CONCLUSIONS: Our novel approach leverages the transcriptome data, enabling the prediction of HRD status with remarkable precision. This innovative method addresses the challenges associated with limited available data, opening new avenues for utilizing transcriptomics to inform clinical decisions.
摘要:
背景:同源重组缺陷(HRD)是辨别铂类化疗和聚ADP-核糖聚合酶(PARP)抑制剂反应性结果的临床指标。HRD预测的常规方法之一通常集中在识别BRCA1/2基因内的有害突变,随着基因组疤痕的量化,如基因组不稳定评分(GIS)估计与scarHRD。然而,scarHRD方法在缺乏相应种系数据的肿瘤患者中存在局限性.尽管已经开发了几种基于RNA-seq的HRD预测算法,他们主要支持按队列分类,从而产生HRD状态,而不提供类似于scarHRD的类似定量度量。本研究介绍了expHRD方法,它作为一个新颖的基于转录组的框架,为n-of-1风格的HRD评分量身定制。

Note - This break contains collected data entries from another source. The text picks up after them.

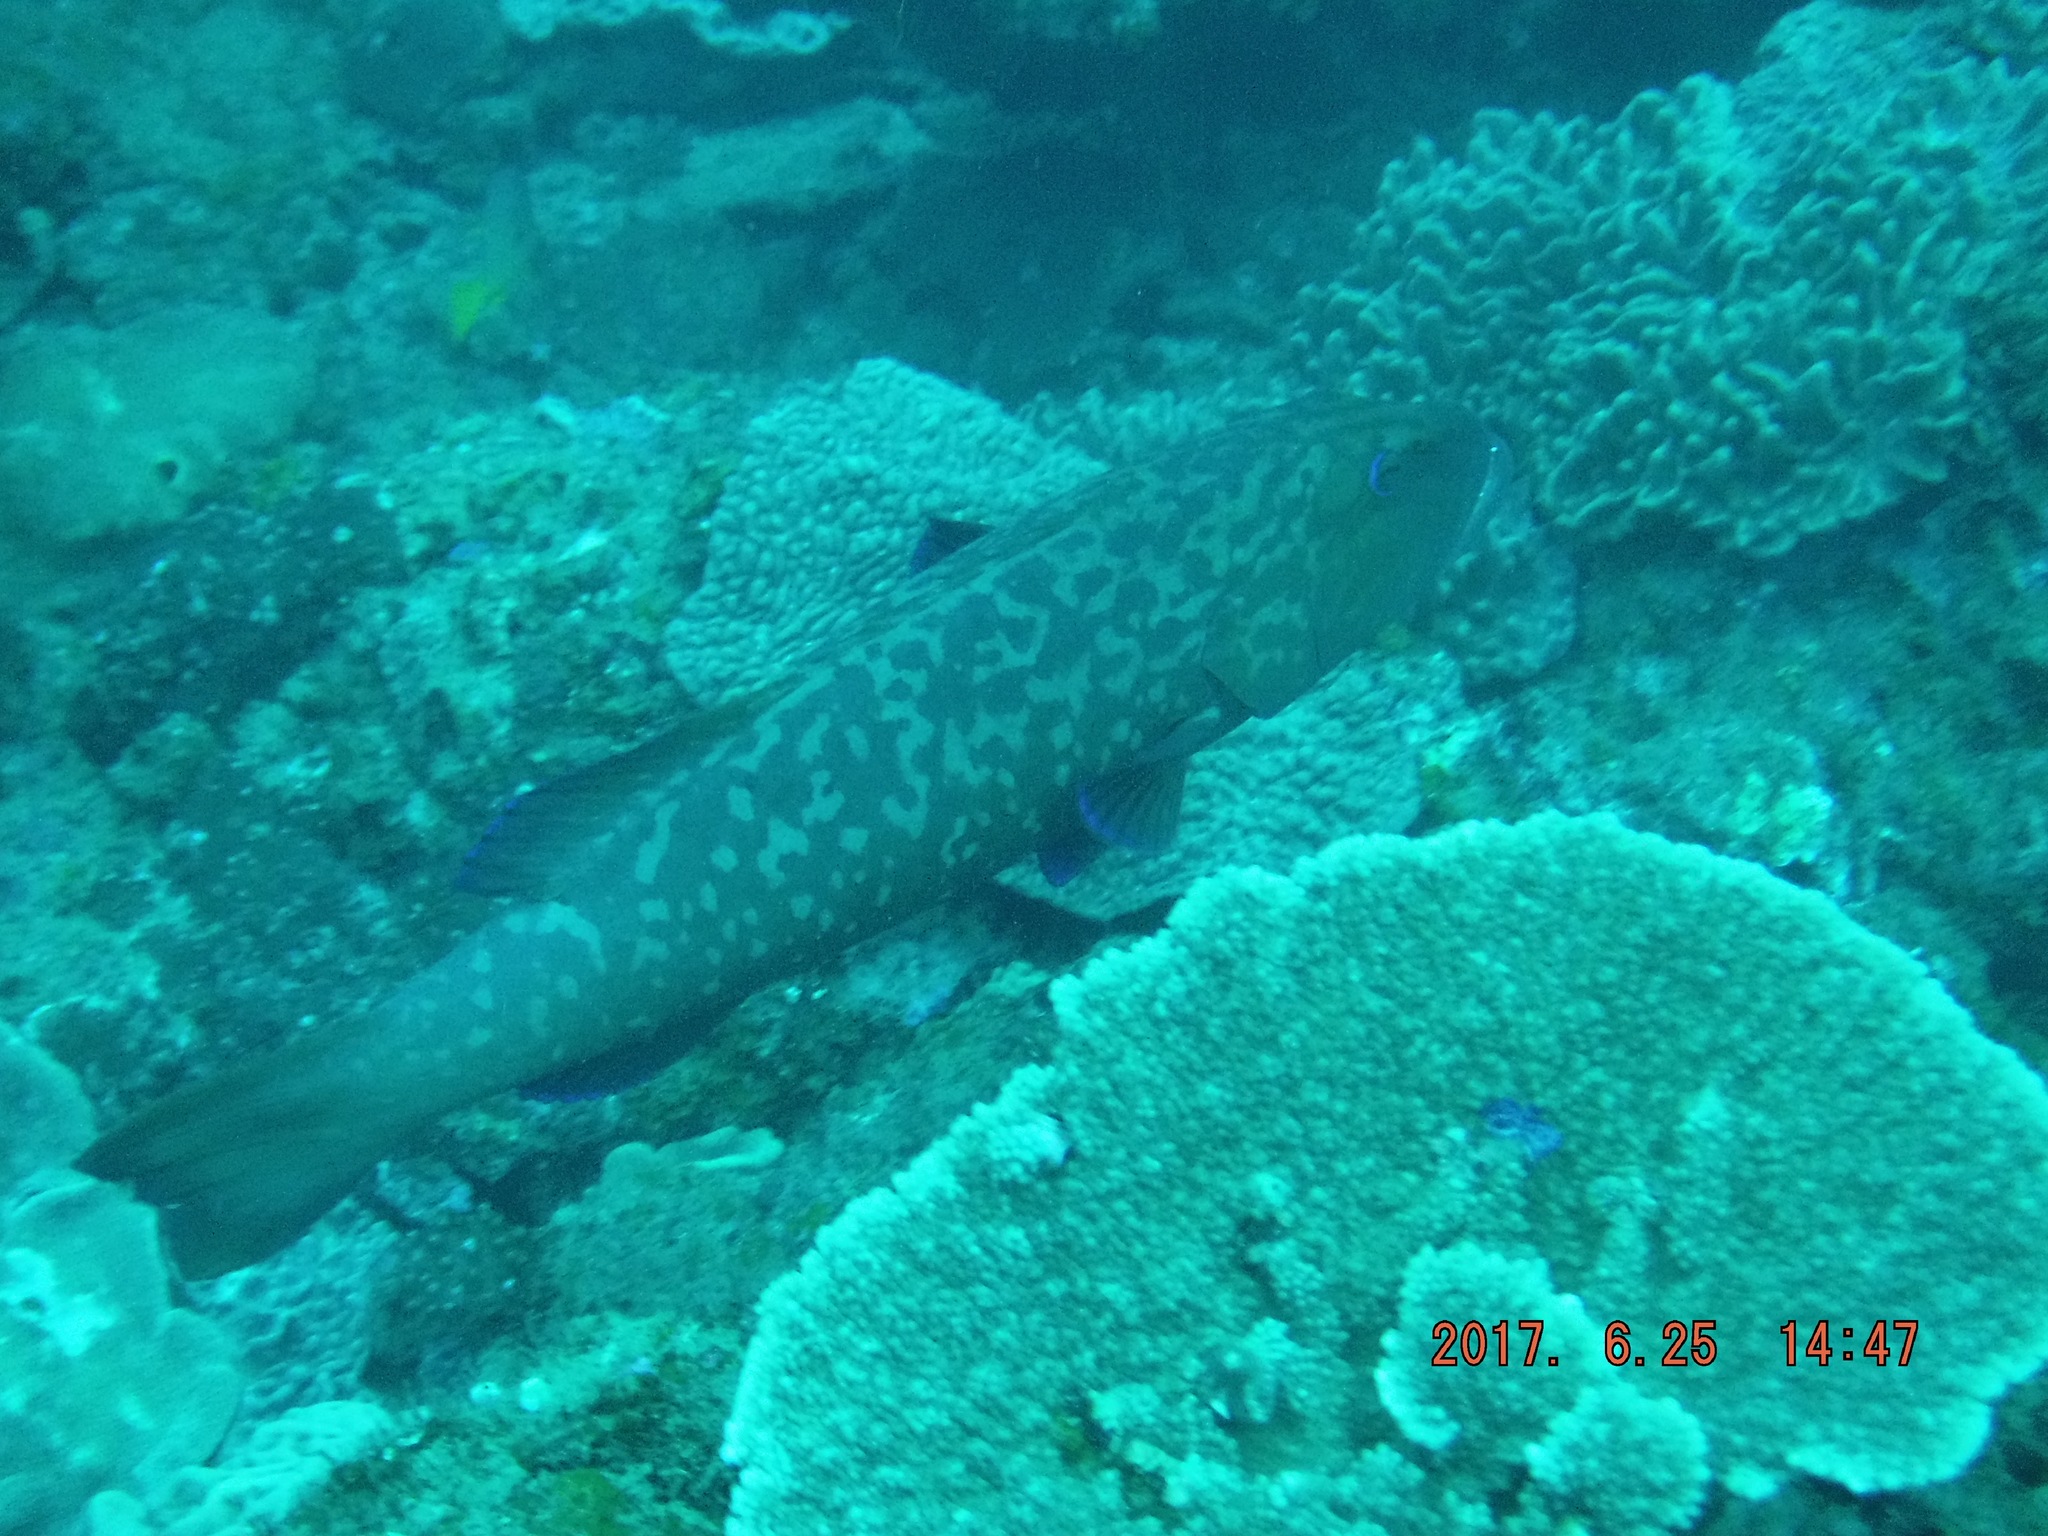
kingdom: Animalia
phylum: Chordata
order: Perciformes
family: Serranidae
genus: Plectropomus
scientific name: Plectropomus punctatus
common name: Marbled coralgrouper
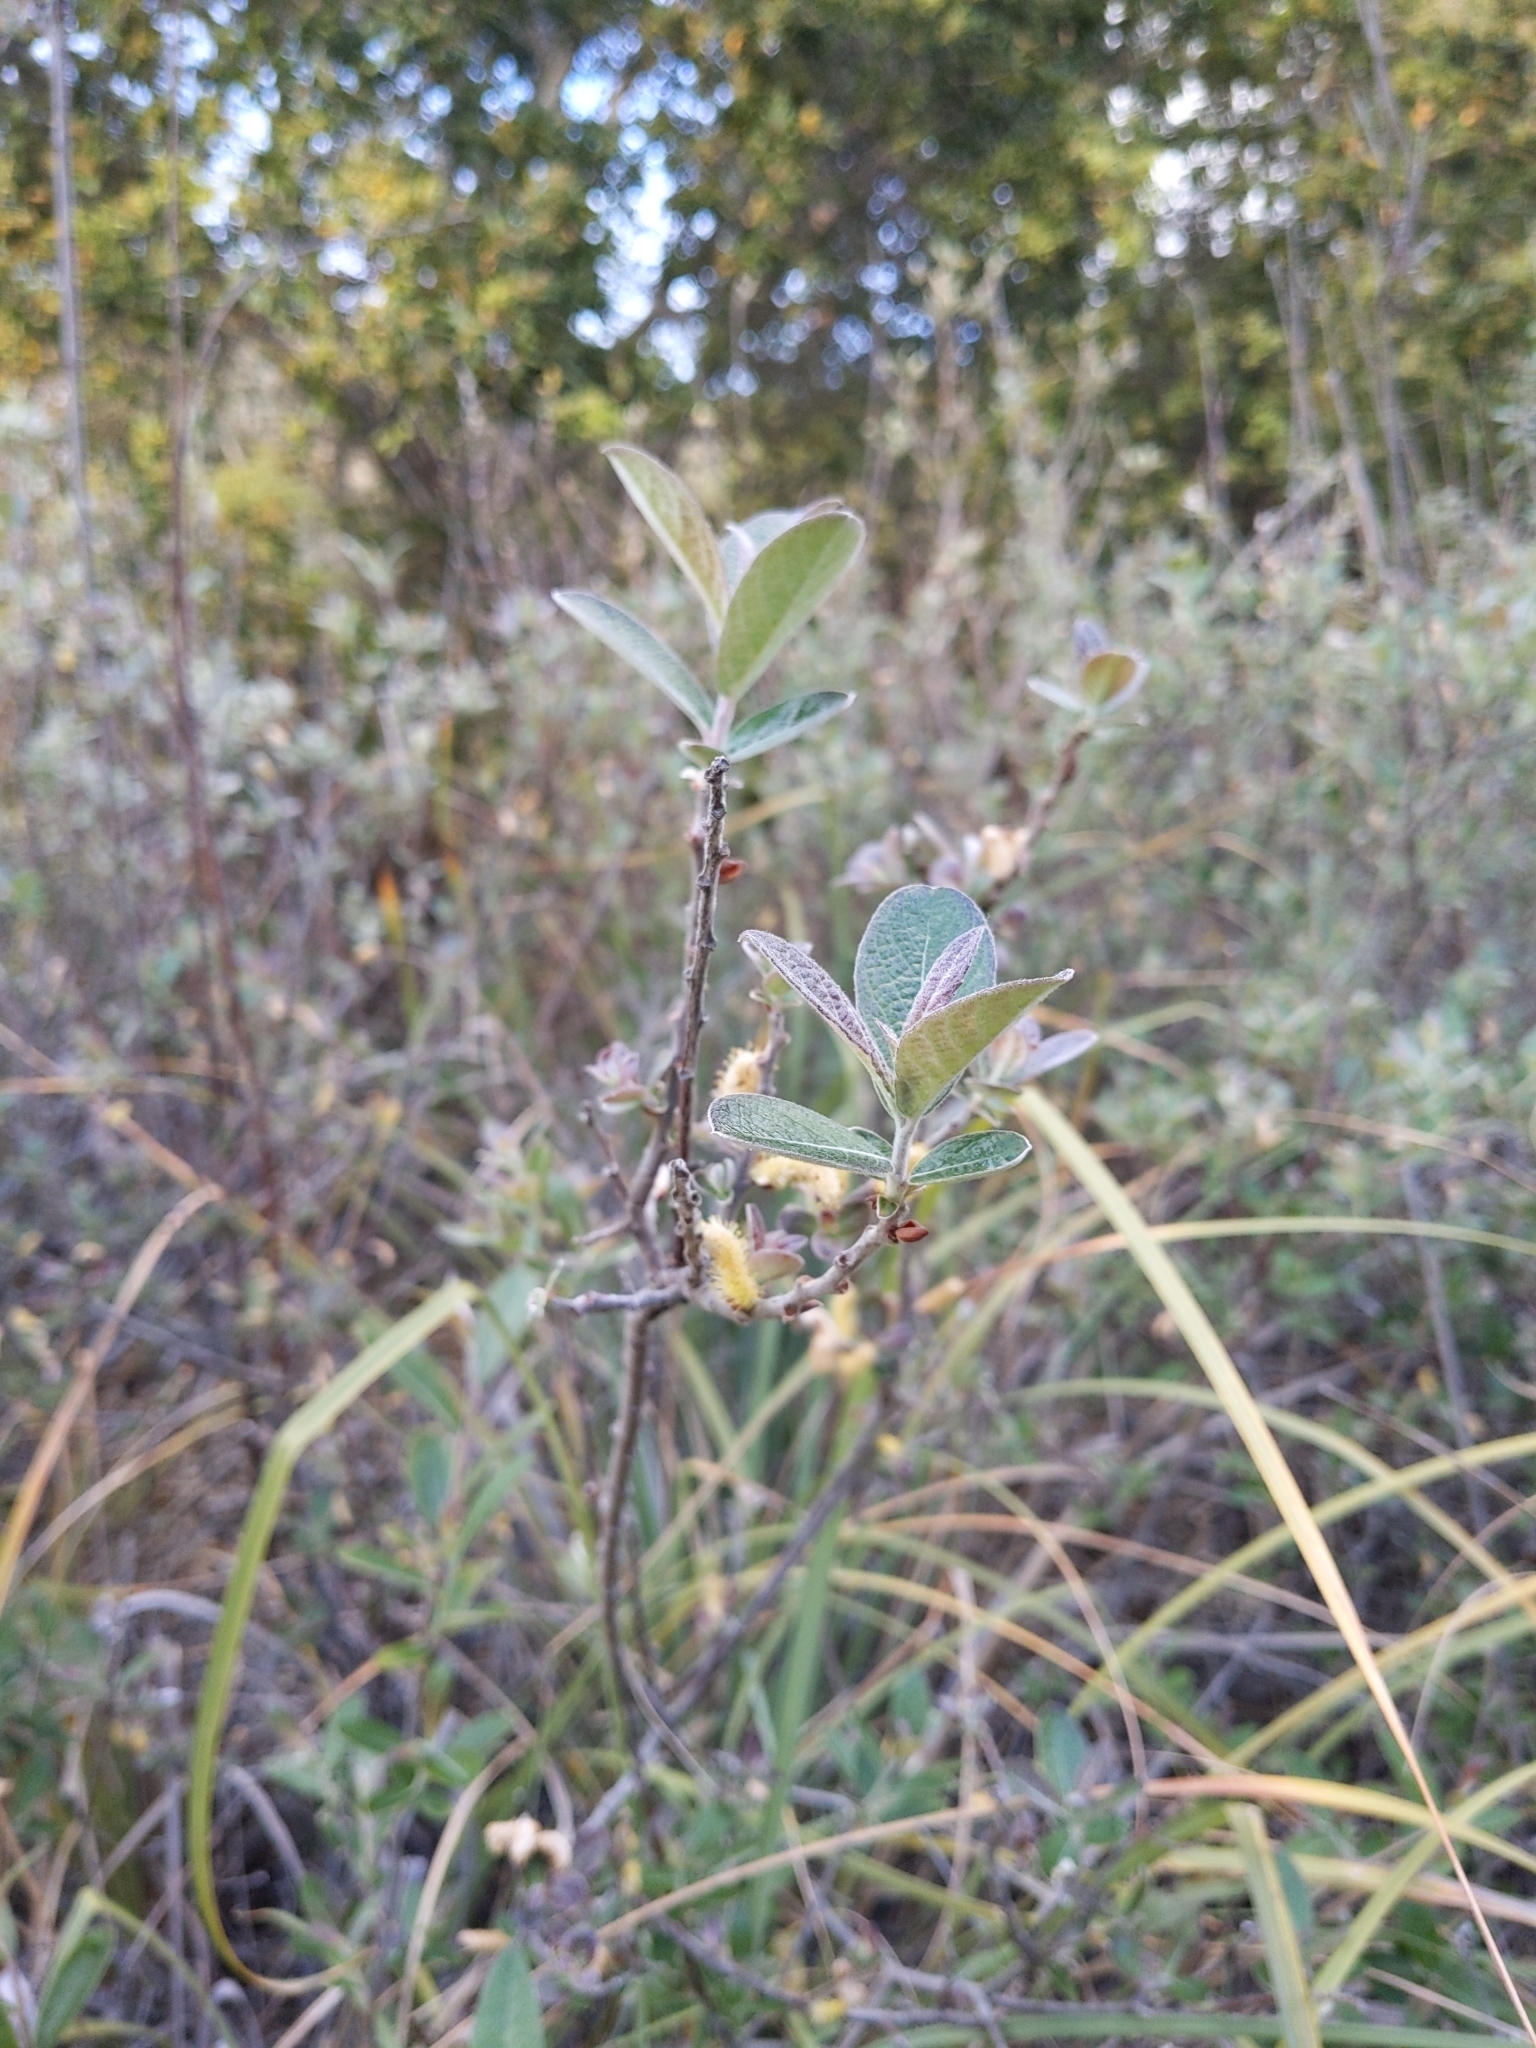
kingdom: Plantae
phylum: Tracheophyta
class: Magnoliopsida
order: Malpighiales
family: Salicaceae
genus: Salix
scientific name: Salix breweri
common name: Brewer’s willow
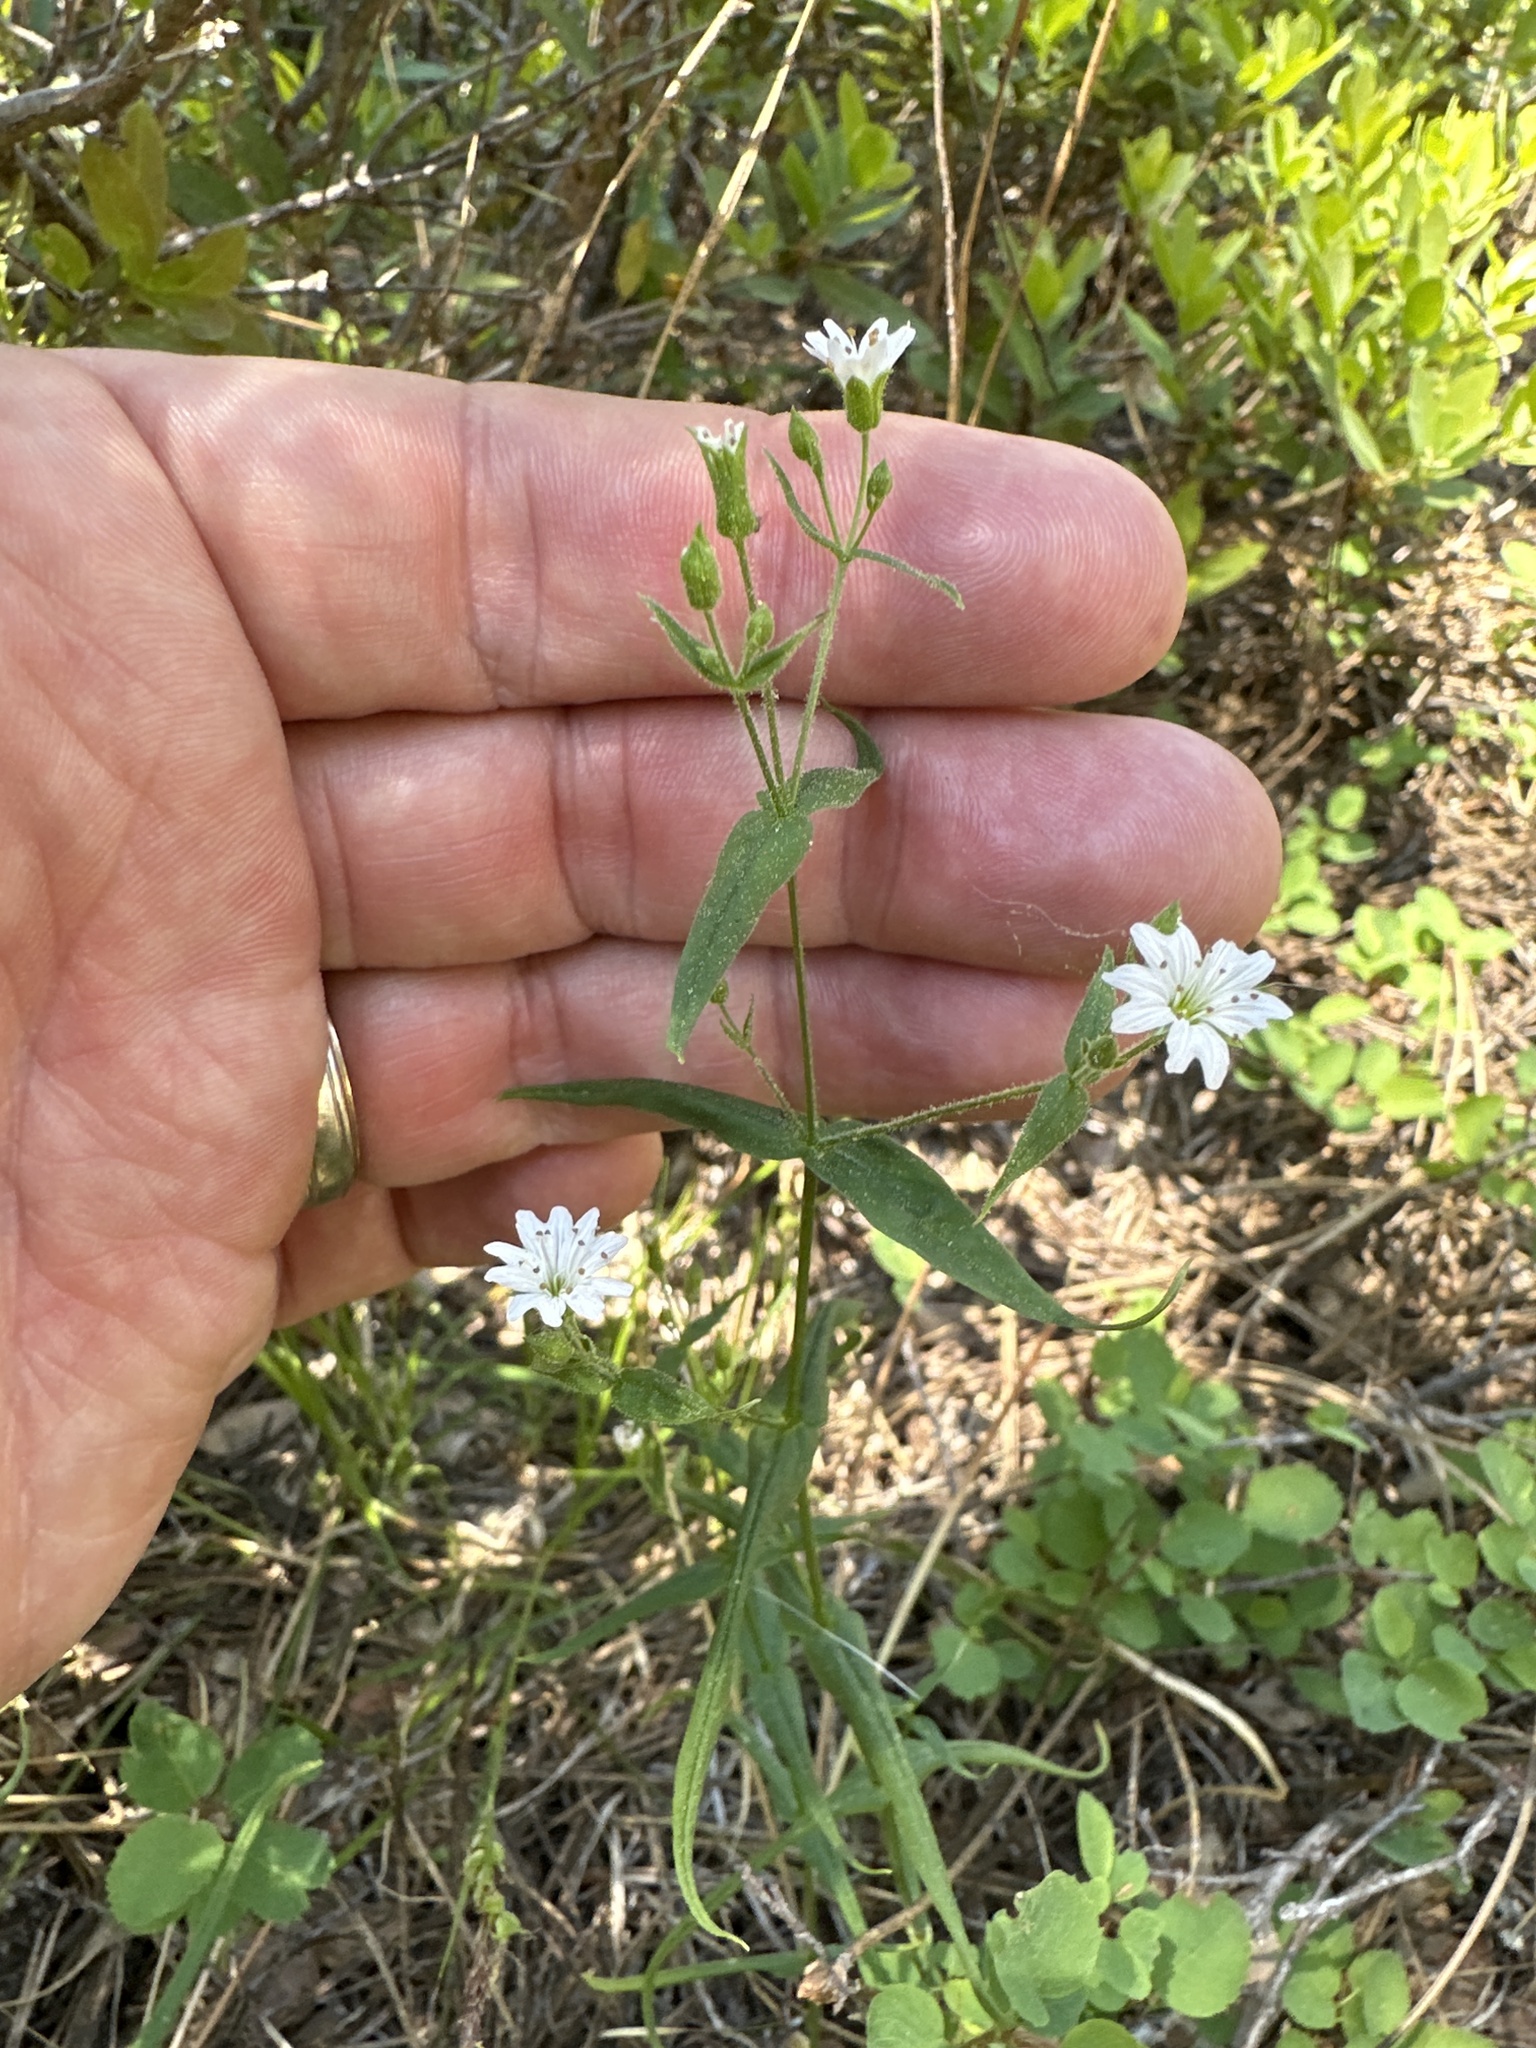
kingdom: Plantae
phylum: Tracheophyta
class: Magnoliopsida
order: Caryophyllales
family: Caryophyllaceae
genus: Schizotechium
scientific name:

结果:已使用癌症基因组图谱(TCGA)泛癌症训练集中的弹性网络回归方法建立了预测模型。引导技术导出了用于应用expHRD计算的HRD基因集。expHRD显示出与scarHRD的显着相关性,并且在预测HRD高样本方面具有优越的性能。我们还在TCGA-OV和基因组数据共享(GDC)卵巢癌队列中进行了临床可行性的队列内和队列外评估,分别。为易于使用而设计的创新Web服务已准备好将HRD预测的领域扩展到各种恶性肿瘤中,卵巢癌是一个象征性的例子。
结论:我们的新方法利用了转录组数据,能够以显著的精度预测HRD状态。这种创新的方法解决了与有限的可用数据相关的挑战,开辟了利用转录组学为临床决策提供信息的新途径。
结果:已使用癌症基因组图谱(TCGA)泛癌症训练集中的弹性网络回归方法建立了预测模型。引导技术导出了用于应用expHRD计算的HRD基因集。expHRD显示出与scarHRD的显着相关性,并且在预测HRD高样本方面具有优越的性能。我们还在TCGA-OV和基因组数据共享(GDC)卵巢癌队列中进行了临床可行性的队列内和队列外评估,分别。为易于使用而设计的创新Web服务已准备好将HRD预测的领域扩展到各种恶性肿瘤中,卵巢癌是一个象征性的例子。
结论:我们的新方法利用了转录组数据,能够以显著的精度预测HRD状态。这种创新的方法解决了与有限的可用数据相关的挑战,开辟了利用转录组学为临床决策提供信息的新途径。